Libnvmmio implements an epoch-based persistence model, where data generated from an epoch will be guaranteed to persist before data from all future epochs is. Application programs delimit epoch boundaries using the msync() or fsync() system calls which are also intercepted by libnvmmio. On receiving the call, libnvmmio advances the current epoch by atomically incrementing an epoch counter in the per-file metadata which indicates the current epoch of the file. The global epoch counter is also copied to every log entry to indicate the epoch that the log entry belongs to. After incrementing the epoch counter, libnvmmio will then wake up a background thread dedicated to persistence. The background thread will then scan the log entries of the file and commit the log entries in the background. For undo logging, the background thread flushes dirty data back to the NVM for every address range being written. For redo logging, the background thread updates the file in-place using data from redo log entries. After the log entries are processed, the background thread removes the entries, and the epoch has been successfully committed. Furthermore, if a pending write operation conflicts with an outstanding epoch commit, libnvmmio will prioritize the epoch commit (to avoid race condition) by eagerly committing the log entry first and deleting it, only after which the new log entry is generated.

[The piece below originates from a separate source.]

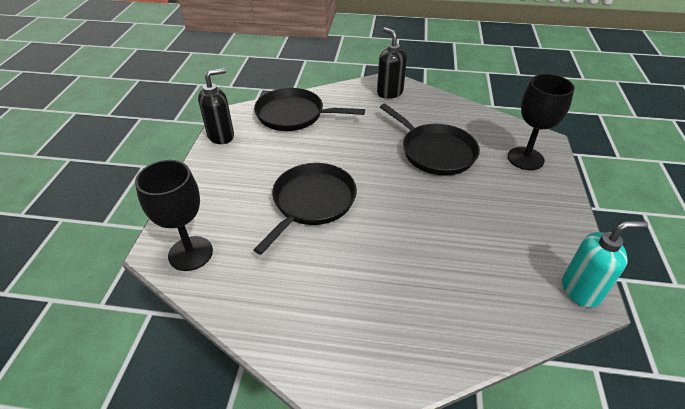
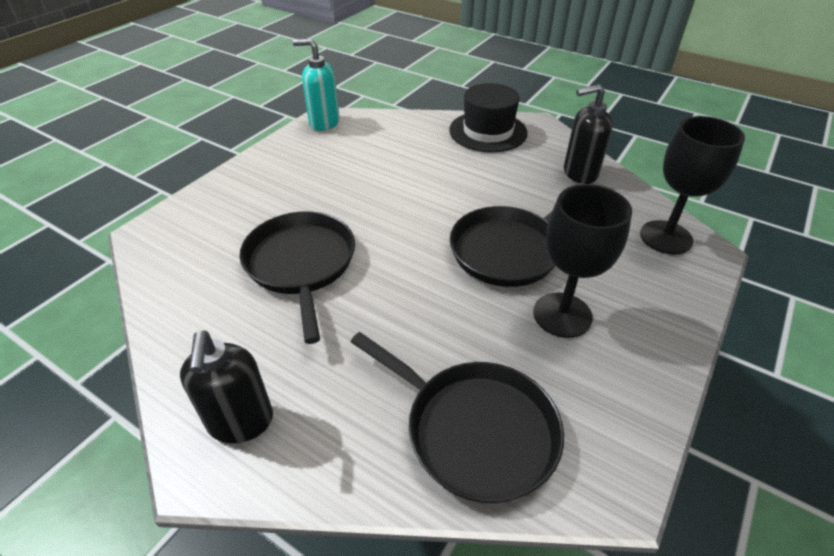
camera: 155 degrees left, 0 degrees up
(221, 136) = (636, 422): black soap dispenser -> black soap dispenser (579, 173)
(400, 350) = (488, 131): none -> black hat
(525, 158) = (207, 220): black goblet -> black goblet (562, 315)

To quickly adapt to the request pattern and select the optimal logging scheme, libnvmmio monitors the number of reads and writes in the per-file metadata and selects the logging scheme for the next epoch when the current epoch ends. The paper suggests that if the percentage of writes exceeds an empirical ratio of 40%, then the logging scheme for the next epoch will be redo logging. Otherwise it will be undo logging.

On crash recovery, the handler scans per-file metadata on persistent storage and determines whether a file needs to be restored to the most recent committed epoch by checking whether the file has any outstanding log entries from the non-most-up-to-date epoch. Files with outstanding log entries are restored by copying undo or redo data back to their original locations in the file.